Daniel Garcia, Sous Chef
Daniel brings over 20 years of experience to the Los Poblanos kitchen team and cites Chef Jonathan Perno as one of his greatest culinary inspirations. He was drawn here by his love for organic ingredients and classic flavors. Daniel believes in doing things the right way and can often be found curing bacon, hand-crafting bitters, or tending to the kitchen’s assortment of pickling fruits and vegetables. His boundless creativity and unbreakable work ethic have earned Daniel the place of Sous Chef and make him an invaluable member of the Los Poblanos family.
Heather Guay, Pastry Chef
Heather started in our kitchen almost four years ago as an intern, which lead to a year-long stint, after finishing school at the New England Culinary Institute. After working under Chef Jonathan Perno at Los Poblanos, she moved back to the Northeast. There she trained at Eleven Madison Park, a three star Michelin restaurant, as well as Sportello and Runner and Stone. We are thrilled to have Heather lead our pastry team and share what she has learned!

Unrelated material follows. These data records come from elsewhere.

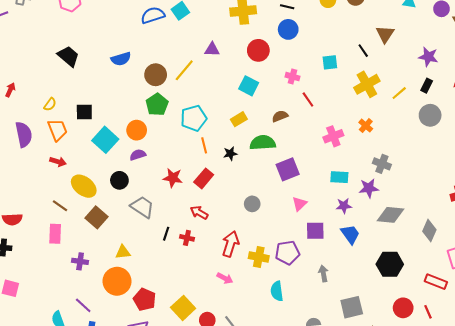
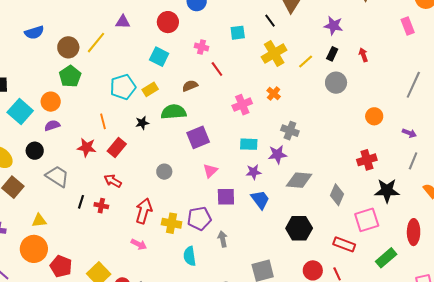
cyan pentagon: (194, 118) -> (123, 87), moved
orange line: (204, 145) -> (103, 121), moved
gray arrow: (323, 274) -> (223, 239), moved

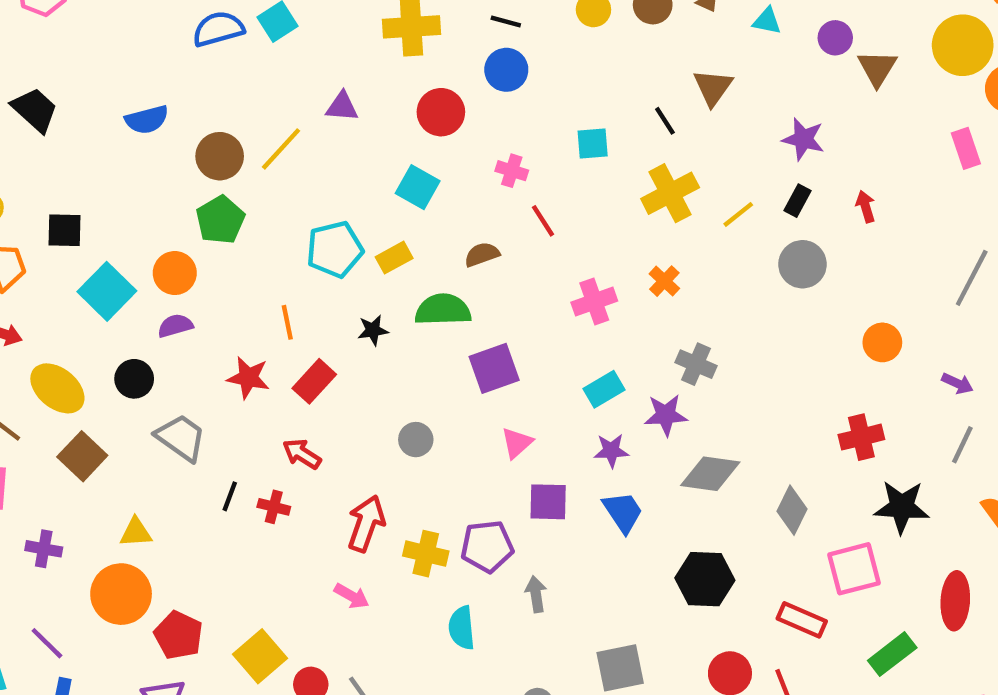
cyan rectangle: (249, 144) -> (604, 389), turned -36

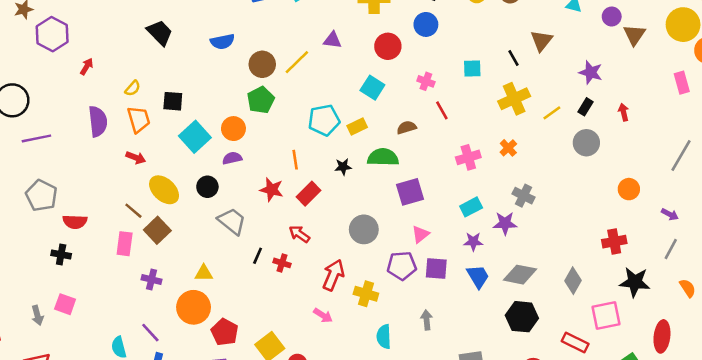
gray circle: (416, 440) -> (364, 229), size x1.5
brown square: (82, 456) -> (157, 230), moved
gray diamond: (710, 474) -> (520, 275), moved
purple pentagon: (487, 546) -> (402, 266), moved

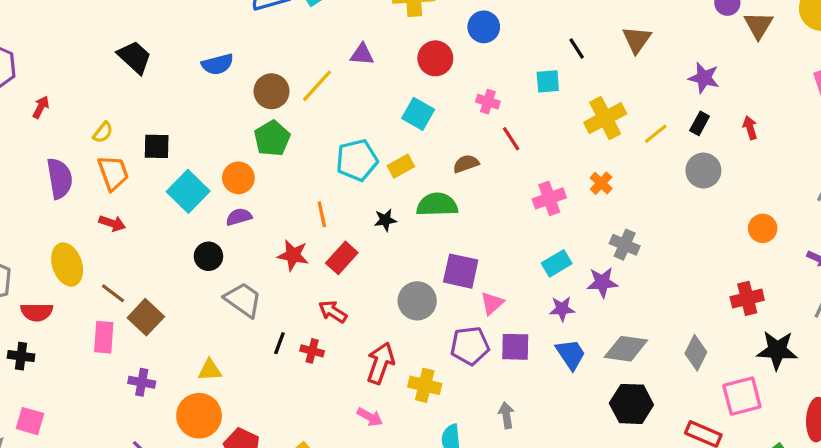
black line: (513, 58) -> (577, 48), moved
yellow ellipse: (164, 190) -> (67, 264), moved, turned 32
purple square: (410, 192) -> (461, 271), moved, turned 32

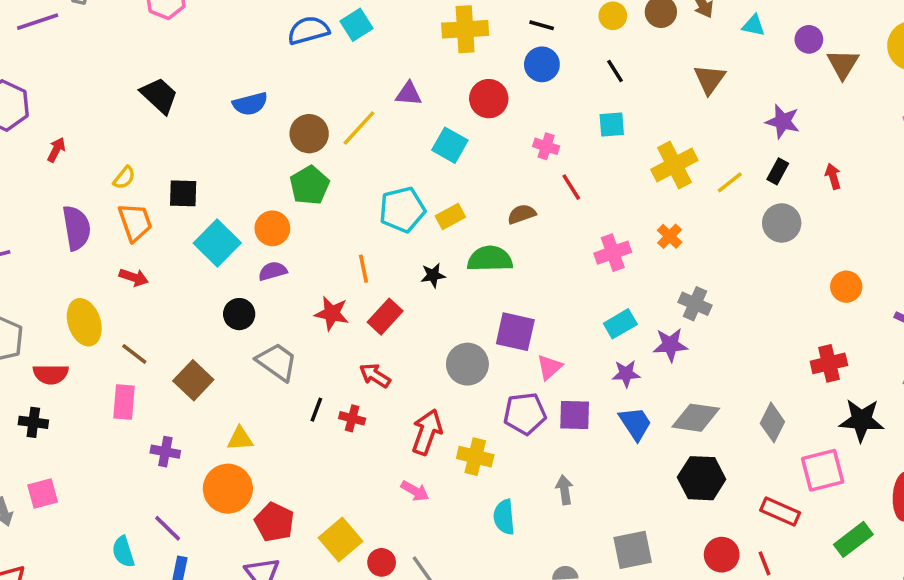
black line: (577, 48) -> (615, 71), moved
cyan square: (418, 114) -> (450, 145), moved
brown square: (146, 317) -> (193, 380), moved
pink square: (30, 421) -> (43, 493), turned -32

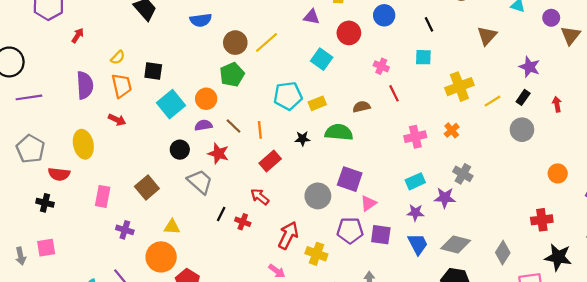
purple triangle: (409, 94) -> (311, 17), moved
red star: (332, 313) -> (218, 154), moved
brown line: (134, 354) -> (233, 126), moved

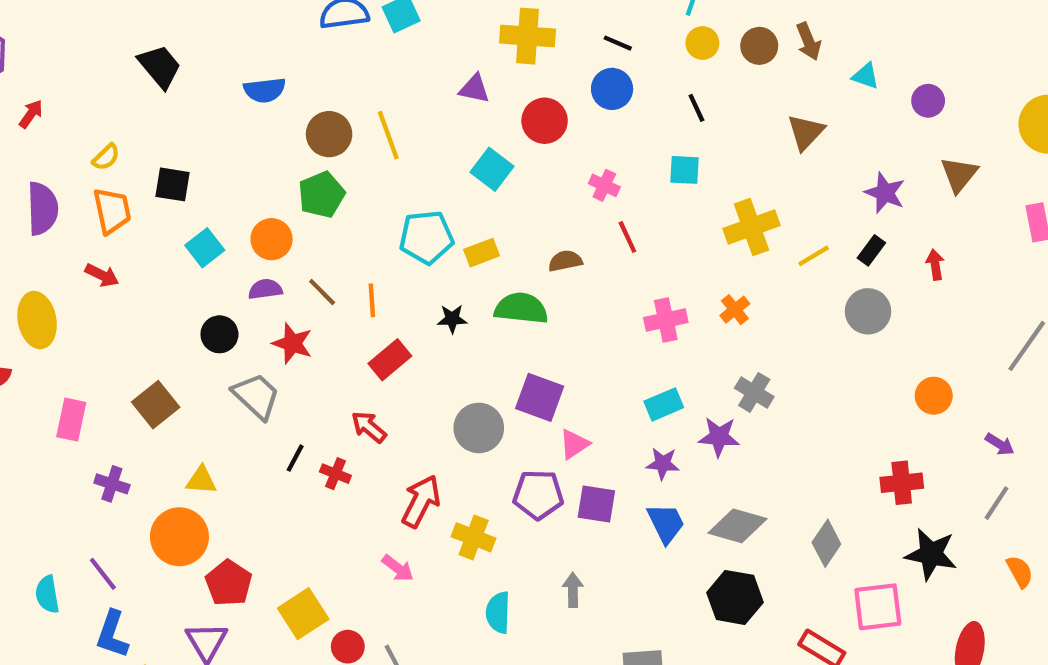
brown triangle: (571, 35) -> (959, 174), moved
yellow line: (267, 42) -> (388, 135), turned -70
cyan square: (171, 104) -> (205, 248), size x0.7

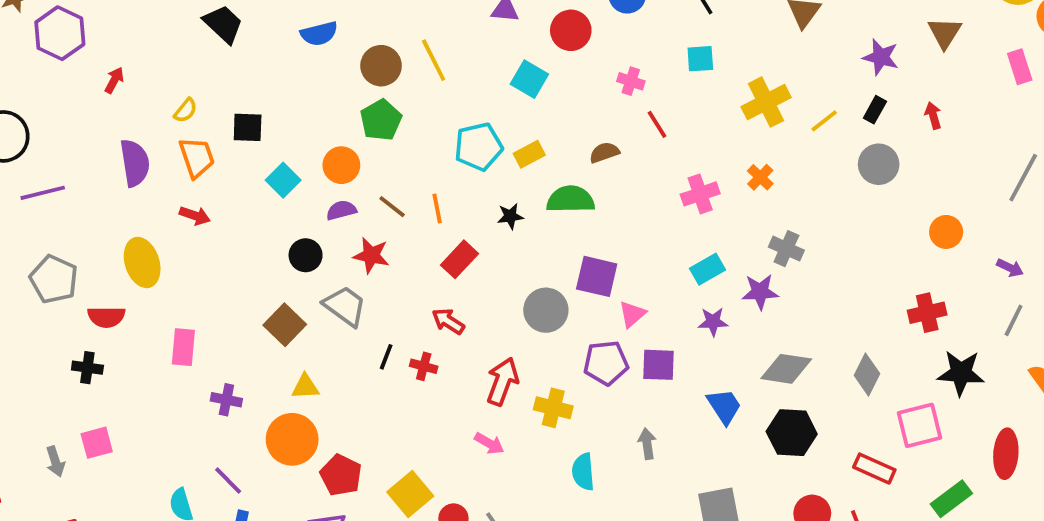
brown square: (156, 405) -> (285, 325), moved
blue trapezoid: (666, 523) -> (724, 406), moved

Sean Staggs, Lead Dinner Chef at the Inn
Sean is proud to call Albuquerque, New Mexico, where he was born and raised, home. From an early age, he has held a great respect for food and cooking. Over the last fifteen years, he has honed his skills in restaurants such as Tamaya Hyatt, Farm & Table, and upscale fishing lodges in King Salmon, Alaska. Sean uses his love for healthy and delicious cooking to help educate people about where their comes food from. His experience and passion make him a valued member of the Los Poblanos kitchen team. We are pleased to announce that Sean will be taking over daily dinner operations at our restaurant. Under Chef’s direction and with his dedication to detail and authenticity, we rest assured that the restaurant is in good hands.